* _Reading text_:
>>>>>
As the corporate treasurer takes on a more strategic role in the enterprise, treasury and cash management technologies can often be stuck in the past, failing to keep up with financial execs’ needs. The problem can be traced back to data: as organizations scale, either through organic growth or M&A, they’re taking on more financial management platforms and opening more bank accounts, leading to fragmented storage of financial data.
Despite the data challenge, pressures on CFOs and treasurers continue to mount. Analysts today expect the cash management of tomorrow to be real-time, which means financial executives need to access all of their data — fast.
Brett Turner, founder and CEO of corporate financial data management company Trovata, recently explained to PYMNTS why this is next to impossible using traditional financial management tools. Corporates that aren’t using an automated solution are often forced to manually pull data from online banking sources into Excel spreadsheets, and manually normalize that data to analyze it and discover their cash positions, he said.
<<<<<
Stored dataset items
>>>>>
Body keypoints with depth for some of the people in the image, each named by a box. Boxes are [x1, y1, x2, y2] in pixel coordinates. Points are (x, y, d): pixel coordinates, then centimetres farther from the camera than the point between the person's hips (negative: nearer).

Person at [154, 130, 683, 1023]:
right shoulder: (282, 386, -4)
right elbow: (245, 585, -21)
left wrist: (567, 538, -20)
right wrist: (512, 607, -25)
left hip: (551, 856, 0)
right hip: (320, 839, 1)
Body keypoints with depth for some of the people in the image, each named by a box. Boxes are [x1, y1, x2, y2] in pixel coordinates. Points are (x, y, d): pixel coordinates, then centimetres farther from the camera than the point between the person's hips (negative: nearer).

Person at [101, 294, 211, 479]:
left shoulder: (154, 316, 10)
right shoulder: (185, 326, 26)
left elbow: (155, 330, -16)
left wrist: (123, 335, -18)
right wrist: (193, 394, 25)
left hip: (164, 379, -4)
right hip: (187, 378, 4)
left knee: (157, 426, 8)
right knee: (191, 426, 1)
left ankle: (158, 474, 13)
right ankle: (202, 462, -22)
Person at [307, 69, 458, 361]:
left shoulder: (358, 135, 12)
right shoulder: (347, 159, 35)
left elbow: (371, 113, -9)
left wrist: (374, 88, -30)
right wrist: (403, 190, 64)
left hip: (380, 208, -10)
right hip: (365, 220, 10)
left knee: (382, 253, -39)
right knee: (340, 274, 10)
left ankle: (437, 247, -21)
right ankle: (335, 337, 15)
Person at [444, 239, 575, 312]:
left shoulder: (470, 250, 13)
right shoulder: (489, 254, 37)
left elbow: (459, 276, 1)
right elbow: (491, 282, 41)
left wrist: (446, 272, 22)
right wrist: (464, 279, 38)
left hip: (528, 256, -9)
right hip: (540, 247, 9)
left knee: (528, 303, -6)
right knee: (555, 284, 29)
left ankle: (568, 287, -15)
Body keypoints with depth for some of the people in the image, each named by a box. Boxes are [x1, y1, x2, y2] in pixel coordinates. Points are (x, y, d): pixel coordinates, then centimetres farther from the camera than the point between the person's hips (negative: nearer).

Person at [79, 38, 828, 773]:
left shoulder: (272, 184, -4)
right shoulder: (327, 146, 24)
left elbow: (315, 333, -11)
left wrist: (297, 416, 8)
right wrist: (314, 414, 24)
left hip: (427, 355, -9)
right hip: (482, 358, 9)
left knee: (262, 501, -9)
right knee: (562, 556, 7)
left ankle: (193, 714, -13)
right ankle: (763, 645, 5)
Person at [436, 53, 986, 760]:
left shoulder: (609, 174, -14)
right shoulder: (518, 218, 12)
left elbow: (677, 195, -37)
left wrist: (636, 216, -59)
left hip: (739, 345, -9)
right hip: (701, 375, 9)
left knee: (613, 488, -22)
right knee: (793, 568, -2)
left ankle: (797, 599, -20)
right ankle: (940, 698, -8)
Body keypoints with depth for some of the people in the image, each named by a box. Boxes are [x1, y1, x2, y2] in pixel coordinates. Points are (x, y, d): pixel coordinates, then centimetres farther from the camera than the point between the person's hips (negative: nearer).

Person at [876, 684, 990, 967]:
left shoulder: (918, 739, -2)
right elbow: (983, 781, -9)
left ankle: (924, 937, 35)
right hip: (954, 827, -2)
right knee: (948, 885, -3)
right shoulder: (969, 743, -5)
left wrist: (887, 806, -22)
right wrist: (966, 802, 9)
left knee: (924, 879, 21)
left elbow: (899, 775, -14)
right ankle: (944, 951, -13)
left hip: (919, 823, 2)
<<<<<
* _Complete the following_:
1: Answer these questions using the article on treasury data above.
(a) What do analysts expect the cash management of tomorrow to be?
(b) Which company did Brett Turner found?
(c) What two ways of scaling an organization does the article name?
2: Extract the passage of the article on treasury data from "As the corporate" to "data — fast.", word for word.

* _Answer set_:
1:
(a) Real-time.
(b) Trovata.
(c) Organic growth and M&A.

2:
As the corporate treasurer takes on a more strategic role in the enterprise, treasury and cash management technologies can often be stuck in the past, failing to keep up with financial execs’ needs. The problem can be traced back to data: as organizations scale, either through organic growth or M&A, they’re taking on more financial management platforms and opening more bank accounts, leading to fragmented storage of financial data.
Despite the data challenge, pressures on CFOs and treasurers continue to mount. Analysts today expect the cash management of tomorrow to be real-time, which means financial executives need to access all of their data — fast.